ABOUT THIS EXERCISE:
Reproduce word for word the part of the Nanos unikernel excerpt from "While creating this" to "running unnecessary code.".

EXCERPT TO READ:
While creating this I got into some interesting problems. For example:
- Problem: I wanted to run my NodeJS app on Nanos Unikernel because
it results in a very small and efficient VM with limited attack
surface. However the version of NodeJS I wanted to use was trying to
use the
clone3
system call. - Solution: Implement
clone3
in the Nanos kernel - Benefit: I now have the option of using Nanos with NodeJS
OK, I hold my hands up, I didn’t need to do that. However if you operating at scale, these things can bring a lot of benefit because you are not deploying and running unnecessary code.

RAW DATA:
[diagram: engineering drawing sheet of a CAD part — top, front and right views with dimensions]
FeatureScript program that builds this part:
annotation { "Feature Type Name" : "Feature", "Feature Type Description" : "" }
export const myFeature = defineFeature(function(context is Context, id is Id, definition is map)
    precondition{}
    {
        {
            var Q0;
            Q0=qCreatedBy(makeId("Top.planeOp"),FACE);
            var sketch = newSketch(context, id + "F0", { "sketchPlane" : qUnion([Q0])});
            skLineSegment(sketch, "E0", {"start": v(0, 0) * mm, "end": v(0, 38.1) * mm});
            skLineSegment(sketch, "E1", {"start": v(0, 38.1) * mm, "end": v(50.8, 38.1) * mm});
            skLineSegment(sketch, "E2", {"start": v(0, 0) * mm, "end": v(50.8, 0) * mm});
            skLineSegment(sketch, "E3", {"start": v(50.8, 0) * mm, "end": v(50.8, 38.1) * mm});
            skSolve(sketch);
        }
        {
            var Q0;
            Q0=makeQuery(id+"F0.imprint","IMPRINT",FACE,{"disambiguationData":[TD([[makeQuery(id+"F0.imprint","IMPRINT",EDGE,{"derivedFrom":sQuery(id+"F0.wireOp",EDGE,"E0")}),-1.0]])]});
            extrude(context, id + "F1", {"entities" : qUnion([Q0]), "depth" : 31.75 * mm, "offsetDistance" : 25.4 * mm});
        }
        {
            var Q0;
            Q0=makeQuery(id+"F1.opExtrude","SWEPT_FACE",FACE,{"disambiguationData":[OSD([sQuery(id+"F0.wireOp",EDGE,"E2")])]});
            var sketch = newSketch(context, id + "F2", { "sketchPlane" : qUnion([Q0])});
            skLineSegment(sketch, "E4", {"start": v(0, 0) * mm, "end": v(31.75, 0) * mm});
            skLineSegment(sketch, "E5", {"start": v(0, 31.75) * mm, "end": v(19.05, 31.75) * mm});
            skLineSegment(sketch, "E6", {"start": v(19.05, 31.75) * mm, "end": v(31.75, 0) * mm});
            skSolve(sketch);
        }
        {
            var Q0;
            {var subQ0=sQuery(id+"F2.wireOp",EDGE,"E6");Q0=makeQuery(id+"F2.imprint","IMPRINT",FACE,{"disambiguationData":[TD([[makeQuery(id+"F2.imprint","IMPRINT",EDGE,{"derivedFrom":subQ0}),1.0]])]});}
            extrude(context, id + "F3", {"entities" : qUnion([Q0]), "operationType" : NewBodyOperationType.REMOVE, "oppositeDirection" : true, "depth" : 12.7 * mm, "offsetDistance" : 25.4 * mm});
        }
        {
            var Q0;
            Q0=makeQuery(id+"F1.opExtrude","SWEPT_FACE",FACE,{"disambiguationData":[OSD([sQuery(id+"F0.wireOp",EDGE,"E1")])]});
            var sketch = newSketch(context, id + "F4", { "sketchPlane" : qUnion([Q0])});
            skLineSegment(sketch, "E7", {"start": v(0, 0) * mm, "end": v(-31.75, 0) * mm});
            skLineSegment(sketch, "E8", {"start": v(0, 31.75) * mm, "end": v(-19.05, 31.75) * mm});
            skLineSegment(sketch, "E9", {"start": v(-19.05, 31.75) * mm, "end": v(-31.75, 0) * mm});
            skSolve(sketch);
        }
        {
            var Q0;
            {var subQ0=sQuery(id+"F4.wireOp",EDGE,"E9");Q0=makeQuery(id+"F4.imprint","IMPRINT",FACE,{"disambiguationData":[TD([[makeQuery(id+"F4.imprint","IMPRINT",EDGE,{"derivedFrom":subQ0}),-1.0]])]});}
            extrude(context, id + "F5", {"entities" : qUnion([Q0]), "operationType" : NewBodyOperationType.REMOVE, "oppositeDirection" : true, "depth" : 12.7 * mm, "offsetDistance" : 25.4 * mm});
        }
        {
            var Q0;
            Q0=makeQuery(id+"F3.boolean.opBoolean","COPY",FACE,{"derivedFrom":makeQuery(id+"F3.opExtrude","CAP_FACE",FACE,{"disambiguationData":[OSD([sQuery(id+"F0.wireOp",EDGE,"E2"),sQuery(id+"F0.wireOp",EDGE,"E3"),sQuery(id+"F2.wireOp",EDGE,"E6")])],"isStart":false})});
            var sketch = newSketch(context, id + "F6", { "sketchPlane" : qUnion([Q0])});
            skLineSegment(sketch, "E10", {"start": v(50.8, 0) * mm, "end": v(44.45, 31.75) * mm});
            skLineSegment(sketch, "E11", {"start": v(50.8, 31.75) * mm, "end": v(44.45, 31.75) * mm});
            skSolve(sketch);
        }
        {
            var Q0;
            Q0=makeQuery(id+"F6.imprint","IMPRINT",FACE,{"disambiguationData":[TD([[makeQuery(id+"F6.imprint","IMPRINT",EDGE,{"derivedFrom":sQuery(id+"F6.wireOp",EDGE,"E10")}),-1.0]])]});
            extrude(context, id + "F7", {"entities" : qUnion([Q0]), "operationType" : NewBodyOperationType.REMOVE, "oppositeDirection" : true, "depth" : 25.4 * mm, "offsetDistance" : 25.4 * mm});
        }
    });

TASK RESULT:
While creating this I got into some interesting problems. For example:
- Problem: I wanted to run my NodeJS app on Nanos Unikernel because
it results in a very small and efficient VM with limited attack
surface. However the version of NodeJS I wanted to use was trying to
use the
clone3
system call. - Solution: Implement
clone3
in the Nanos kernel - Benefit: I now have the option of using Nanos with NodeJS
OK, I hold my hands up, I didn’t need to do that. However if you operating at scale, these things can bring a lot of benefit because you are not deploying and running unnecessary code.